SELECTED TEXT.
○ ○ ○ ○

Hi @<1532532498972545024:profile|LittleReindeer37>
Yes you are correct it should capture the entire jupyter notebook in sagemaker studio.
Just verifying this is the use case, correct ?
Yes, I'm running a notebook in Studio. Where should it be captured?
As in, which tab when I'm viewing the Experiment should I see it on? Should it be code, an artifact, or something else?
Just ran the same notebook in a local Jupyter Lab session and it worked as I expected it might, saving a copy to Artifacts
I additionally tried using a Sagemaker Notebook instance, to see if it was the kernel dockerization that Studio uses that was messing things up. But it seems to actually log less information from a Notebook instance vs Studio .
Yep I think you are correct, you should have had the same output as a local jupyter notebook, and it seems that in sagemaker studio it is not working 😞
Let me check something
if there are any tests/debugging you'd like me to try, just let me know
As another test I ran Jupyter Lab locally using the same custom Docker container that we're using for Sagemaker Studio, and it works great there, just like the native local Jupyter Lab. So it's seemingly not the image, but maybe something to do with how Studio runs it as a kernel.
So it's seemingly not the image, but maybe something to do with how Studio runs it as a kernel.
Yeah I think that for some reason it fails detecting this is actually jupyter noteboko (not really sure why), Thank you for double checking on the container !!
poking around a little bit, and clearml.backend_interface.task.repo.scriptinfo.ScriptInfo._get_jupyter_notebook_filename()
returns None
but the call to jupyter_server.serverapp.list_running_servers()
does return the server
the server_info
is
[{'base_url': '/jupyter/default/',
'hostname': '0.0.0.0',
'password': False,
'pid': 9,
'port': 8888,
'root_dir': '/home/sagemaker-user',
'secure': False,
'sock': '',
'token': '',
'url': '
',
'version': '1.23.2'}]
and that requests.get()
throws an exception:
ConnectionError: HTTPConnectionPool(host='default', port=8888): Max retries exceeded with url: /jupyter/default/api/sessions (Caused by NewConnectionError('<urllib3.connection.HTTPConnection object at 0x7f7ba9cadc30>: Failed to establish a new connection: [Errno -2] Name or service not known'))
but the only exception handler is for requests.exceptions.SSLError
if I instead change the request url to f"http://{server_info['hostname']}:{server_info['port']}/api/sessions"
then it gets a 200 response... however , the response is an empty list
api/kernels
does report back the active kernel, but doesn't give notebook paths or anything
@<1532532498972545024:profile|LittleReindeer37> nice!!! 😍
Do you want to PR? it will be relatively easy to merge and test, and I think that they might even push it to the next version (or worst case quick RC)
right now I can't figure out how to get the session in order to get the notebook path
seems like it's using None and that doesn't provide the normal api/sessions
endpoint - or, it does, but returns an empty list
right now I can't figure out how to get the session in order to get the notebook path
you mean the code that fires "HTTPConnectionPool" ?
I've poked around both the internal URL that Jupyter kernel is running on and some of the files in /sagemaker/.jupyter
but no luck so far - I can find plenty of kernel info, but not session
What do you have in "server_info['url']" ?

○ ○ ○ ○

WORK TO BE COMPLETED. Reproduce the SageMaker Studio thread word for word, starting at the words "Yep I think" and stopping after "the container !!".

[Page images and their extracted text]
○ ○ ○ ○

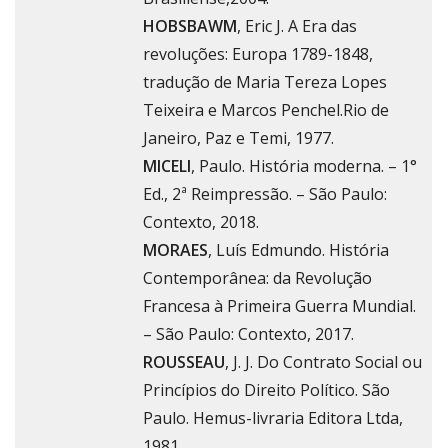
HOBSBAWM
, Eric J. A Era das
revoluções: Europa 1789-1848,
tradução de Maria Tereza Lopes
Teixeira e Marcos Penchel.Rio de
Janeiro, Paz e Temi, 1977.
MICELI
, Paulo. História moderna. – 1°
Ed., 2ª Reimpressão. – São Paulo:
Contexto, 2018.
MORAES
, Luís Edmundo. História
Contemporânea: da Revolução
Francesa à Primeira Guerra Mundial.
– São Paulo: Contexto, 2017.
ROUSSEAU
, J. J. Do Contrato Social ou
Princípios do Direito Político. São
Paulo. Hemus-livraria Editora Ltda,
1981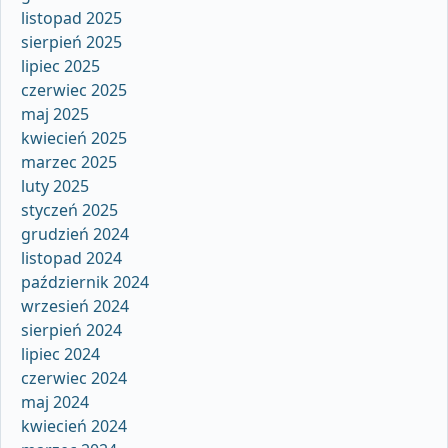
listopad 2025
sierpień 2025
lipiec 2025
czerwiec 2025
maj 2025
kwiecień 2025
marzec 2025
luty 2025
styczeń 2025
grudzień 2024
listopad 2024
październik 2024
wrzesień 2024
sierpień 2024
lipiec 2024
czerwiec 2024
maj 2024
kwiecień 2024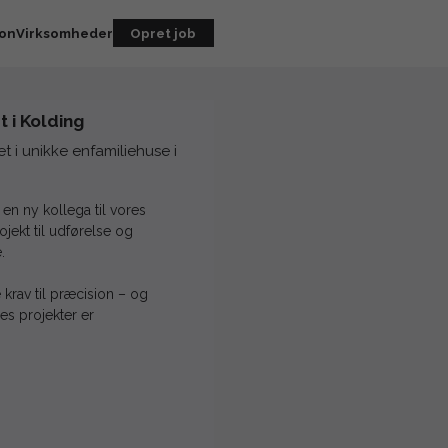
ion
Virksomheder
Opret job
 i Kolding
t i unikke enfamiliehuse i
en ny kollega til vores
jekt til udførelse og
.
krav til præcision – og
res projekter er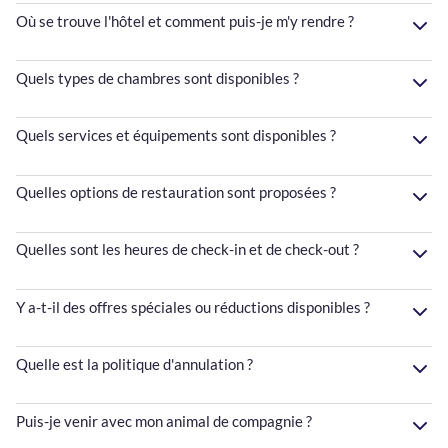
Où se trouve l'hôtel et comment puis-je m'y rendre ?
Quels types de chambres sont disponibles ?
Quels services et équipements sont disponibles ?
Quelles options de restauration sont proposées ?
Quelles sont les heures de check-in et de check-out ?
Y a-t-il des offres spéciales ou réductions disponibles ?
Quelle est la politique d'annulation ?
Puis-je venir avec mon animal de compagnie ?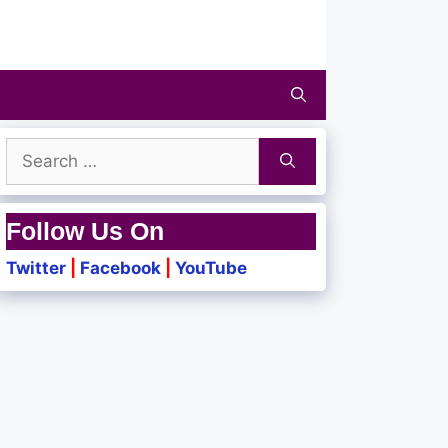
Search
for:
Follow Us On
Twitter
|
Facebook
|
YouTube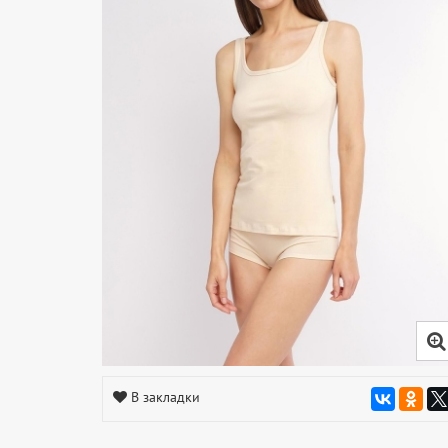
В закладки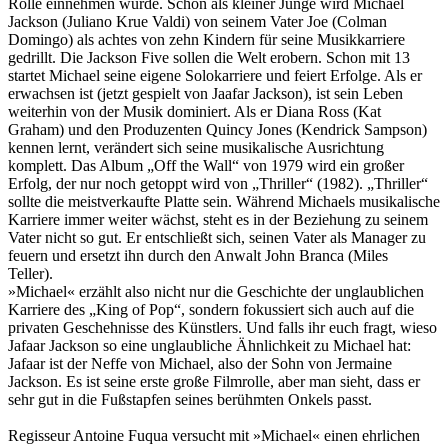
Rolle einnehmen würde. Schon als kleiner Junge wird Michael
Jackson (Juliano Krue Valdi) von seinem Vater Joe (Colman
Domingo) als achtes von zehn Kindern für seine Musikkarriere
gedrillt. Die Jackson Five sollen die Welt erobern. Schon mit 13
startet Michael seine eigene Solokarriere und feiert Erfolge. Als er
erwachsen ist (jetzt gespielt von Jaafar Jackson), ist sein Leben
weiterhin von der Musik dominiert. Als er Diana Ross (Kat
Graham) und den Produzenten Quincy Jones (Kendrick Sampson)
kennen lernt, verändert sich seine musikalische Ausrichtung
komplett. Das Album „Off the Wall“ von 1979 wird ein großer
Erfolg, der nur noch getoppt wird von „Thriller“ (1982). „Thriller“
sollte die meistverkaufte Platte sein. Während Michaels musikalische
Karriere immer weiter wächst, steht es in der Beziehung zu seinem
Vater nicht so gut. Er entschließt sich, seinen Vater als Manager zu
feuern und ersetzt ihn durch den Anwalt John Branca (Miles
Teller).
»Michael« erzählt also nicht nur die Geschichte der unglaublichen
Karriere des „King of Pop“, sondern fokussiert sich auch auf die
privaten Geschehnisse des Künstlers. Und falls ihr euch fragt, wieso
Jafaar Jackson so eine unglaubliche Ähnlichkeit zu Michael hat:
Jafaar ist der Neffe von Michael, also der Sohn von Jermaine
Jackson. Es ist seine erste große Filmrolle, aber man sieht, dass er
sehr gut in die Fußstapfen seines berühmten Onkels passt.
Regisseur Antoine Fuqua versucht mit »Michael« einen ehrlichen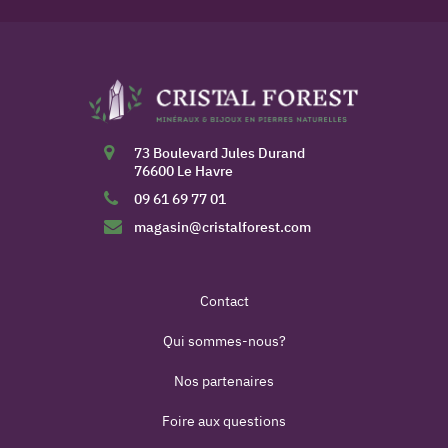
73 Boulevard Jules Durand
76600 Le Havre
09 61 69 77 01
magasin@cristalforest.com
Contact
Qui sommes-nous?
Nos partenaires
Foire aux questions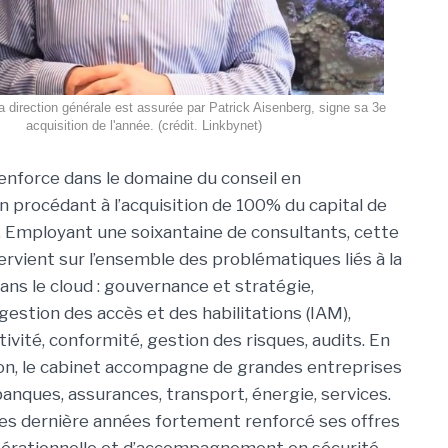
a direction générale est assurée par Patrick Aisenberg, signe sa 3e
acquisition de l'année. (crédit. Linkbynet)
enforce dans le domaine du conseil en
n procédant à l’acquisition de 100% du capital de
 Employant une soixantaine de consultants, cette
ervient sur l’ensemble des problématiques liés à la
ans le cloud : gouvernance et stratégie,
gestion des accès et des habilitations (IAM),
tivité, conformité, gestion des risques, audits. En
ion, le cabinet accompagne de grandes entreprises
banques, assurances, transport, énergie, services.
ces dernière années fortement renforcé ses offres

○ ○ ○ ○

TASK SOLUTION.
Yep I think you are correct, you should have had the same output as a local jupyter notebook, and it seems that in sagemaker studio it is not working 😞
Let me check something
if there are any tests/debugging you'd like me to try, just let me know
As another test I ran Jupyter Lab locally using the same custom Docker container that we're using for Sagemaker Studio, and it works great there, just like the native local Jupyter Lab. So it's seemingly not the image, but maybe something to do with how Studio runs it as a kernel.
So it's seemingly not the image, but maybe something to do with how Studio runs it as a kernel.
Yeah I think that for some reason it fails detecting this is actually jupyter noteboko (not really sure why), Thank you for double checking on the container !!